▸ **What you will do**:
Rewrite every line of the items below as a numbered list, dropping any blank lines.

▸ **Records to process**:
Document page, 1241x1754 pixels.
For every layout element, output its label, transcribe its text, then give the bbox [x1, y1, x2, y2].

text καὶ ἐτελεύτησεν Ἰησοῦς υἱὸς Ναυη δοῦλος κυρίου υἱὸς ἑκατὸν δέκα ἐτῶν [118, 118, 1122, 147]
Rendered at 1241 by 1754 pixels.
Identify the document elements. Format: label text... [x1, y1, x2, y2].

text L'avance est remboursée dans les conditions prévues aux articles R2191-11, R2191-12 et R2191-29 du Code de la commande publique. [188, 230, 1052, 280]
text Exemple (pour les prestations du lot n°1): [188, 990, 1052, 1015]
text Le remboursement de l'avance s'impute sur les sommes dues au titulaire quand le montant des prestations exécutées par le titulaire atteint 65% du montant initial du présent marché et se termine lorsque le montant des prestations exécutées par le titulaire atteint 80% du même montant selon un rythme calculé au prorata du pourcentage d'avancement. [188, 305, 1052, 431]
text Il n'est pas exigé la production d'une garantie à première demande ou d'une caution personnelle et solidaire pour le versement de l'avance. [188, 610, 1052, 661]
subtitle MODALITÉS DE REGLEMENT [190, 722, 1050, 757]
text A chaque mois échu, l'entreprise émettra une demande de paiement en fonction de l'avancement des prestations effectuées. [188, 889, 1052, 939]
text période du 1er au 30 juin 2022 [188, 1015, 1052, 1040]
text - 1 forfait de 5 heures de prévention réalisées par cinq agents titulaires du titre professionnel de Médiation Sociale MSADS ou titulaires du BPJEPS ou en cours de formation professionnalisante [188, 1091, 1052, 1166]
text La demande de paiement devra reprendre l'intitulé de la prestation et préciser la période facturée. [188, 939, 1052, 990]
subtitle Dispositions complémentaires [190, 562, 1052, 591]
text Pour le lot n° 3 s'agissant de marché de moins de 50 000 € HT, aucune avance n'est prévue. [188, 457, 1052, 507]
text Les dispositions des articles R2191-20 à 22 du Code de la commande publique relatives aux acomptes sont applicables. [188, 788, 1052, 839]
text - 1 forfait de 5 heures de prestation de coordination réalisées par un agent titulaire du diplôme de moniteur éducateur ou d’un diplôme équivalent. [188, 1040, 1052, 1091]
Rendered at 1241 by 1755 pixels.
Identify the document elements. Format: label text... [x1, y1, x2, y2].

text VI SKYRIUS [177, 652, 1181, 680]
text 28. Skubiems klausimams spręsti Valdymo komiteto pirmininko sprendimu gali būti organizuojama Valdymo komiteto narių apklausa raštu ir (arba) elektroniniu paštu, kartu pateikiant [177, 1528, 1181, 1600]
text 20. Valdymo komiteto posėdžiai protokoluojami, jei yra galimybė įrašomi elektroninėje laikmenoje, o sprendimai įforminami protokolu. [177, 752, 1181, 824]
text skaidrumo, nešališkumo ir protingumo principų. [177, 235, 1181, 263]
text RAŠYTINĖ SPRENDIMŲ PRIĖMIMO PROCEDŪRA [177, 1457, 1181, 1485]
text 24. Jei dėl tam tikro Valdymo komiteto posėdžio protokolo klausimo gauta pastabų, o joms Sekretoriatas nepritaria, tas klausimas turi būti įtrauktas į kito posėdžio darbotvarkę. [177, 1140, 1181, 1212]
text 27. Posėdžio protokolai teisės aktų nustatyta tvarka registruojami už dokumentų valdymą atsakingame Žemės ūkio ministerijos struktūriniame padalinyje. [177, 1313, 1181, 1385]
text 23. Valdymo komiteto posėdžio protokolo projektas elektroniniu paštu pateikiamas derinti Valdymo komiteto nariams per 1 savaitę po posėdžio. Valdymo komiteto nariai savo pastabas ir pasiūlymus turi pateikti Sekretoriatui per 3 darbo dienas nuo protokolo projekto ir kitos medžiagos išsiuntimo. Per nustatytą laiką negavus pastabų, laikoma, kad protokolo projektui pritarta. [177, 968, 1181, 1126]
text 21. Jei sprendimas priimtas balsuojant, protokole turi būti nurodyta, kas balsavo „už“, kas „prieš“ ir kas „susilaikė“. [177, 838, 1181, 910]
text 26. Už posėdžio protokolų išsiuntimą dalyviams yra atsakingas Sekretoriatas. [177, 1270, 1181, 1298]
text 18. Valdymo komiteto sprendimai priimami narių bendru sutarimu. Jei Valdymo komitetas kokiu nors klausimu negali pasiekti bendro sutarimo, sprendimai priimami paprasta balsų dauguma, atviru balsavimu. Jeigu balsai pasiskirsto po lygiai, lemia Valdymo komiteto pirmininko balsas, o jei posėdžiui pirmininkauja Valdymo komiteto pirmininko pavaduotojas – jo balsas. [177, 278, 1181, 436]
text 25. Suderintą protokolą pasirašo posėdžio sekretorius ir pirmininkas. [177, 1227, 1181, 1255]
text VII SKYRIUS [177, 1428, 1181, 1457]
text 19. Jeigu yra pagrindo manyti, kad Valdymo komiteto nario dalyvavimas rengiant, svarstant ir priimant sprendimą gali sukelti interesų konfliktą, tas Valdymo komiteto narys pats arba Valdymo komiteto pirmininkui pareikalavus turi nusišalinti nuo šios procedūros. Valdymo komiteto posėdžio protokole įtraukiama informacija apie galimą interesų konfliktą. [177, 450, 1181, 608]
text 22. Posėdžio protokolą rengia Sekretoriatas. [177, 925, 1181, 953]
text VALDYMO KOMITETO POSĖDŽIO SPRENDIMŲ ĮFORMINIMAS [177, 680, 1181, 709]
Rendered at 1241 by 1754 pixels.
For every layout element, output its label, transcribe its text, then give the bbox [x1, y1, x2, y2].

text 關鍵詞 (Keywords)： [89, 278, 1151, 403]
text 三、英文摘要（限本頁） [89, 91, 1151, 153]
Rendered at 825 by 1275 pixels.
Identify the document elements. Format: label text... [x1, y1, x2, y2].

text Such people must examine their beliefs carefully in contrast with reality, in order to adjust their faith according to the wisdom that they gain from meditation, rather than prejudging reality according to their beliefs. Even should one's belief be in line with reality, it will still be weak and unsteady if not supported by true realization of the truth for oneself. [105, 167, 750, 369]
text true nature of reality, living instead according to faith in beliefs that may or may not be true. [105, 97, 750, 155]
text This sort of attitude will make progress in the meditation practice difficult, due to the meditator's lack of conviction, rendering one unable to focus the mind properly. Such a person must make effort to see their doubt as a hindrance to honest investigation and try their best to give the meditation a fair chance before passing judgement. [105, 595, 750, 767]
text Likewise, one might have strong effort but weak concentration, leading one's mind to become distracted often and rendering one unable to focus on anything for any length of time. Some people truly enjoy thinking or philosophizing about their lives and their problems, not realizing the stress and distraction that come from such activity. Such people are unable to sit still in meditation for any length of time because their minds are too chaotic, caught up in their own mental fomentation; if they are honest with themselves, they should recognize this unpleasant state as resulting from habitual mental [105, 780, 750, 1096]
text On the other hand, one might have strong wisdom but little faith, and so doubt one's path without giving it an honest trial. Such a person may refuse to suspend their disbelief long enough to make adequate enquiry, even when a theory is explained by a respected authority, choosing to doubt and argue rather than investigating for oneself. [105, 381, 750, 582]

▸ **Final result**:
1. Document page, 1241x1754 pixels.
2. For every layout element, output its label, transcribe its text, then give the bbox [x1, y1, x2, y2].
3. text καὶ ἐτελεύτησεν Ἰησοῦς υἱὸς Ναυη δοῦλος κυρίου υἱὸς ἑκατὸν δέκα ἐτῶν [118, 118, 1122, 147]
4. Rendered at 1241 by 1754 pixels.
5. Identify the document elements. Format: label text... [x1, y1, x2, y2].
6. text L'avance est remboursée dans les conditions prévues aux articles R2191-11, R2191-12 et R2191-29 du Code de la commande publique. [188, 230, 1052, 280]
7. text Exemple (pour les prestations du lot n°1): [188, 990, 1052, 1015]
8. text Le remboursement de l'avance s'impute sur les sommes dues au titulaire quand le montant des prestations exécutées par le titulaire atteint 65% du montant initial du présent marché et se termine lorsque le montant des prestations exécutées par le titulaire atteint 80% du même montant selon un rythme calculé au prorata du pourcentage d'avancement. [188, 305, 1052, 431]
9. text Il n'est pas exigé la production d'une garantie à première demande ou d'une caution personnelle et solidaire pour le versement de l'avance. [188, 610, 1052, 661]
10. subtitle MODALITÉS DE REGLEMENT [190, 722, 1050, 757]
11. text A chaque mois échu, l'entreprise émettra une demande de paiement en fonction de l'avancement des prestations effectuées. [188, 889, 1052, 939]
12. text période du 1er au 30 juin 2022 [188, 1015, 1052, 1040]
13. text - 1 forfait de 5 heures de prévention réalisées par cinq agents titulaires du titre professionnel de Médiation Sociale MSADS ou titulaires du BPJEPS ou en cours de formation professionnalisante [188, 1091, 1052, 1166]
14. text La demande de paiement devra reprendre l'intitulé de la prestation et préciser la période facturée. [188, 939, 1052, 990]
15. subtitle Dispositions complémentaires [190, 562, 1052, 591]
16. text Pour le lot n° 3 s'agissant de marché de moins de 50 000 € HT, aucune avance n'est prévue. [188, 457, 1052, 507]
17. text Les dispositions des articles R2191-20 à 22 du Code de la commande publique relatives aux acomptes sont applicables. [188, 788, 1052, 839]
18. text - 1 forfait de 5 heures de prestation de coordination réalisées par un agent titulaire du diplôme de moniteur éducateur ou d’un diplôme équivalent. [188, 1040, 1052, 1091]
19. Rendered at 1241 by 1755 pixels.
20. Identify the document elements. Format: label text... [x1, y1, x2, y2].
21. text VI SKYRIUS [177, 652, 1181, 680]
22. text 28. Skubiems klausimams spręsti Valdymo komiteto pirmininko sprendimu gali būti organizuojama Valdymo komiteto narių apklausa raštu ir (arba) elektroniniu paštu, kartu pateikiant [177, 1528, 1181, 1600]
23. text 20. Valdymo komiteto posėdžiai protokoluojami, jei yra galimybė įrašomi elektroninėje laikmenoje, o sprendimai įforminami protokolu. [177, 752, 1181, 824]
24. text skaidrumo, nešališkumo ir protingumo principų. [177, 235, 1181, 263]
25. text RAŠYTINĖ SPRENDIMŲ PRIĖMIMO PROCEDŪRA [177, 1457, 1181, 1485]
26. text 24. Jei dėl tam tikro Valdymo komiteto posėdžio protokolo klausimo gauta pastabų, o joms Sekretoriatas nepritaria, tas klausimas turi būti įtrauktas į kito posėdžio darbotvarkę. [177, 1140, 1181, 1212]
27. text 27. Posėdžio protokolai teisės aktų nustatyta tvarka registruojami už dokumentų valdymą atsakingame Žemės ūkio ministerijos struktūriniame padalinyje. [177, 1313, 1181, 1385]
28. text 23. Valdymo komiteto posėdžio protokolo projektas elektroniniu paštu pateikiamas derinti Valdymo komiteto nariams per 1 savaitę po posėdžio. Valdymo komiteto nariai savo pastabas ir pasiūlymus turi pateikti Sekretoriatui per 3 darbo dienas nuo protokolo projekto ir kitos medžiagos išsiuntimo. Per nustatytą laiką negavus pastabų, laikoma, kad protokolo projektui pritarta. [177, 968, 1181, 1126]
29. text 21. Jei sprendimas priimtas balsuojant, protokole turi būti nurodyta, kas balsavo „už“, kas „prieš“ ir kas „susilaikė“. [177, 838, 1181, 910]
30. text 26. Už posėdžio protokolų išsiuntimą dalyviams yra atsakingas Sekretoriatas. [177, 1270, 1181, 1298]
31. text 18. Valdymo komiteto sprendimai priimami narių bendru sutarimu. Jei Valdymo komitetas kokiu nors klausimu negali pasiekti bendro sutarimo, sprendimai priimami paprasta balsų dauguma, atviru balsavimu. Jeigu balsai pasiskirsto po lygiai, lemia Valdymo komiteto pirmininko balsas, o jei posėdžiui pirmininkauja Valdymo komiteto pirmininko pavaduotojas – jo balsas. [177, 278, 1181, 436]
32. text 25. Suderintą protokolą pasirašo posėdžio sekretorius ir pirmininkas. [177, 1227, 1181, 1255]
33. text VII SKYRIUS [177, 1428, 1181, 1457]
34. text 19. Jeigu yra pagrindo manyti, kad Valdymo komiteto nario dalyvavimas rengiant, svarstant ir priimant sprendimą gali sukelti interesų konfliktą, tas Valdymo komiteto narys pats arba Valdymo komiteto pirmininkui pareikalavus turi nusišalinti nuo šios procedūros. Valdymo komiteto posėdžio protokole įtraukiama informacija apie galimą interesų konfliktą. [177, 450, 1181, 608]
35. text 22. Posėdžio protokolą rengia Sekretoriatas. [177, 925, 1181, 953]
36. text VALDYMO KOMITETO POSĖDŽIO SPRENDIMŲ ĮFORMINIMAS [177, 680, 1181, 709]
37. Rendered at 1241 by 1754 pixels.
38. For every layout element, output its label, transcribe its text, then give the bbox [x1, y1, x2, y2].
39. text 關鍵詞 (Keywords)： [89, 278, 1151, 403]
40. text 三、英文摘要（限本頁） [89, 91, 1151, 153]
41. Rendered at 825 by 1275 pixels.
42. Identify the document elements. Format: label text... [x1, y1, x2, y2].
43. text Such people must examine their beliefs carefully in contrast with reality, in order to adjust their faith according to the wisdom that they gain from meditation, rather than prejudging reality according to their beliefs. Even should one's belief be in line with reality, it will still be weak and unsteady if not supported by true realization of the truth for oneself. [105, 167, 750, 369]
44. text true nature of reality, living instead according to faith in beliefs that may or may not be true. [105, 97, 750, 155]
45. text This sort of attitude will make progress in the meditation practice difficult, due to the meditator's lack of conviction, rendering one unable to focus the mind properly. Such a person must make effort to see their doubt as a hindrance to honest investigation and try their best to give the meditation a fair chance before passing judgement. [105, 595, 750, 767]
46. text Likewise, one might have strong effort but weak concentration, leading one's mind to become distracted often and rendering one unable to focus on anything for any length of time. Some people truly enjoy thinking or philosophizing about their lives and their problems, not realizing the stress and distraction that come from such activity. Such people are unable to sit still in meditation for any length of time because their minds are too chaotic, caught up in their own mental fomentation; if they are honest with themselves, they should recognize this unpleasant state as resulting from habitual mental [105, 780, 750, 1096]
47. text On the other hand, one might have strong wisdom but little faith, and so doubt one's path without giving it an honest trial. Such a person may refuse to suspend their disbelief long enough to make adequate enquiry, even when a theory is explained by a respected authority, choosing to doubt and argue rather than investigating for oneself. [105, 381, 750, 582]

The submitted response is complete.